Yeni anayasa ile gelecek sisteme dikkat çeken Ziya Altunyaldız, “Bugünkü sistem ve şuan teklifle dönüştürmek istediğimiz Cumhurbaşkanlığı yönetim sistemi var. Neden bu duruma geldik? Neden sistem değişikliği yapıyoruz buna bakalım. Hepimiz yaşadık ki, 50-60 döneminde yeter söz milletin denilen bir hareket 60 ihtilaliyle bir cunta hareketiyle yönetimden alınıyor. 61 anayasası yapılıyor. Bu anayasada aslında kişisel hürriyetler, demokratik ilkeler çok üst düzeyde yer bulması görüntüsüne rağmen arkasından getirilen vesayetçi kurumlar ve ilkelerle bu hükümler bir anlamda pasifize ediliyor. Bizim bugüne kadarki çektiklerimizin ana temelinde ve bizi değişikliğe götüren ana nokta mevcut sistemin ve onu kuran, kurgulayanların yaptıklarıdır” ifadelerini kullandı.

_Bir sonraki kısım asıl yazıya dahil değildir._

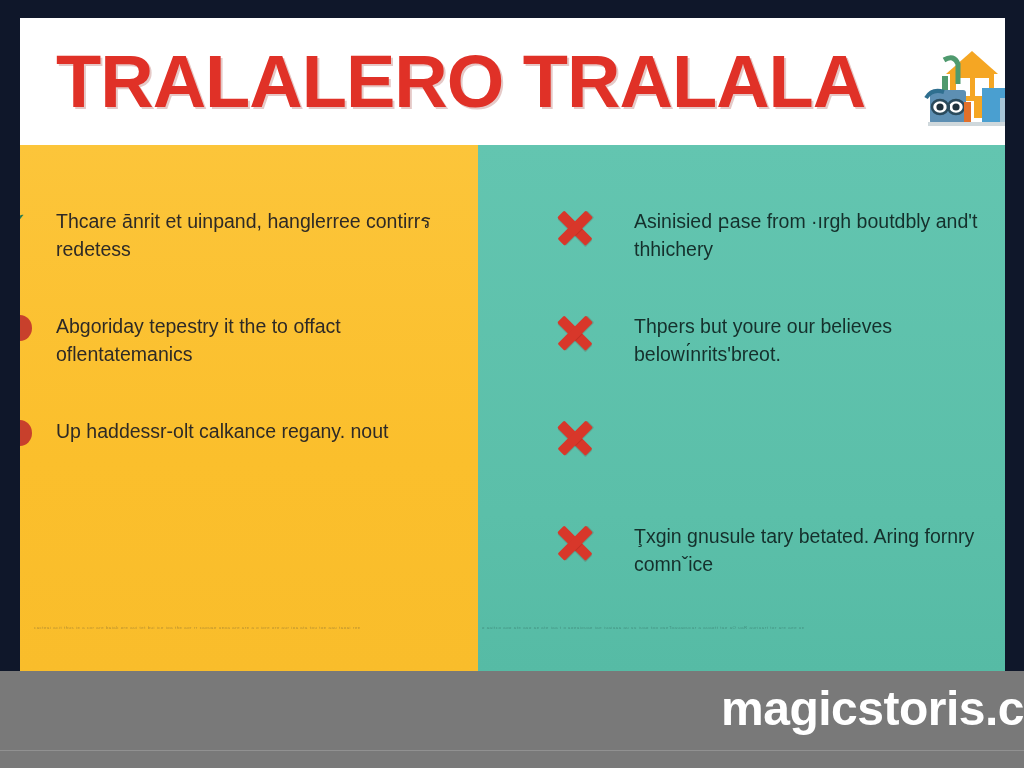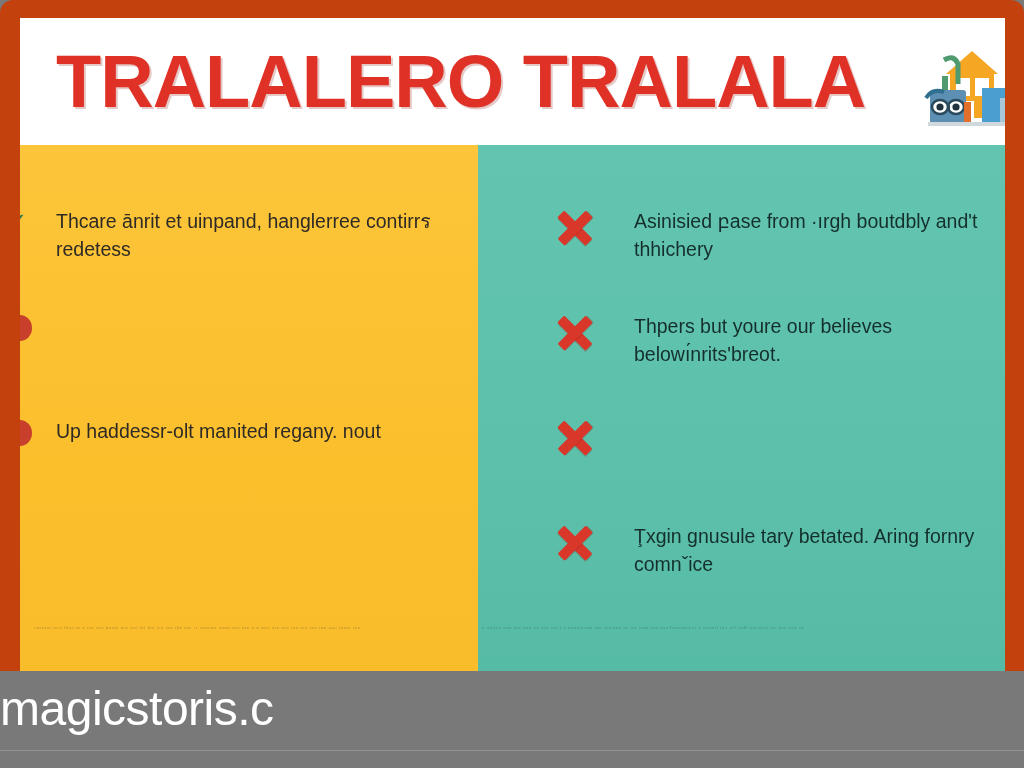--- a/index.html
+++ b/index.html
@@ -14,22 +14,21 @@
     font-family: "Liberation Sans", sans-serif;
     position: relative;
   }
 
   
   #slide-frame {
     position: absolute;
     left: 0; top: 0;
     width: 1024px;
     height: 768px;
-    background: #c2410c;
-    border-radius: 13px;
+    background: #0f172a;
   }
 
   
   #infographic-card {
     position: absolute;
     left: 20px;
     top: 18px;
     width: 985px;
     height: 653px;
     overflow: hidden;
@@ -199,24 +198,24 @@
     top: 671px;
     width: 1024px;
     height: 97px;
     background: #797979;
   }
   #footer-url {
     position: absolute;
     left: 0;
     top: 7px;
     width: 1024px;
-    text-align: left;
+    text-align: right;
     font-size: 48px;
     line-height: 62px;
-    font-weight: normal;
+    font-weight: bold;
     color: #ffffff;
     letter-spacing: -.5px;
   }
   #footer-rule {
     position: absolute;
     left: 0;
     top: 750px;
     width: 1024px;
     height: 1px;
     background: rgba(255,255,255,.18);
@@ -272,28 +271,29 @@
             <div class="marker-clip">
               <div class="marker-check">✓</div>
             </div>
             <div class="bullet-text">Thcare ānrit et uinpand, hanglerree contirrร redetess</div>
           </div>
 
           <div class="bullet-row">
             <div class="marker-clip">
               <div class="marker-dot"></div>
             </div>
+            <div class="bullet-text">Abgoriday tepestry it the to offact oflentatemanics</div>
           </div>
 
 
           <div class="bullet-row">
             <div class="marker-clip">
               <div class="marker-dot"></div>
             </div>
-            <div class="bullet-text">Up haddessr-olt manited regany. nout</div>
+            <div class="bullet-text">Up haddessr-olt calkance regany. nout</div>
           </div>
 
         </div>
         <div class="microtext">cacteai acit thus ie a cor are baiak ore aui tet bui ice ioa the aor rr caouae ueoa are are a o iore ore aur ioa ata tou toe aau taoai ree</div>
       </div>
 
       <div class="panel" id="panel-right">
         <div class="bullet-list">
 
           <div class="bullet-row">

“İNSANLARI SOKAKLARA DÖKMEYE ÇALIŞTILAR”

“60 ihtilali sonrasında demokratik seçimlerle seçilen başbakan, maliye bakanı ve dışişleri bakanı darağacına gidiyor” diyerek konuşmalarını sürdüren Altunyaldız, “Sonrasında sistemin vazgeçilmezleri olan siyasi partiler değişik zamanlarda mütemadiyen kapatılıyor. Sonrasında iktidar partisi kapatılmaktan kıl payı kurtuluyor. 28 Şubat’ı yaşamışız. 2007’de meclis Cumhurbaşkanını seçti. O dönemin Yargıtay Cumhuriyet Başsavcısı, AK Parti tek başına Cumhurbaşkanını seçemez diyor. Cumhuriyet Gazetesi’nde bir makale yayınlıyor. Eşzamanlı irtica tehdidiyle insanlar sokaklara dökülmeye çalışılıyor. Bütün bunların arkasında yatan, milletin kendi iradesiyle seçtiği insanlara ülkeyi yönetmeye izin vermemeye çalışmasıdır” dedi.

“ARA YÜZLERİN OLMADIĞI SİSTEME GEÇMEK İSTİYORUZ”

Eski sistemin vesayetçi olmasından dolayı yeni bir anayasaya ihtiyaç duyduklarını söyleyen Altunyaldız,”Bu sistemin ana karakteri vesayetçi olmasıdır. O yüzden bu sistemi değiştiriyoruz. Dönüştürüyoruz. O yüzden bu sistemi vesayetçi olmayan, millet iradesiyle seçilen insanları doğrudan yönetebileceği, ara yüzlerin olmadığı yönetim sistemine geçmek istiyoruz. Sivil bürokrasi ve askeri cuntaya karşıyız” şeklinde konuştu.

Programın ardından MÜSİAD Konya Şube Başkanı Ömer Faruk Okka ve önceki dönem başkanı Lütfi Şimşek tarafından AK Parti Konya Milletvekilleri Muhammet Uğur Kaleli ve Ziya Altunyaldız’a günün anısına ney hediye edildi.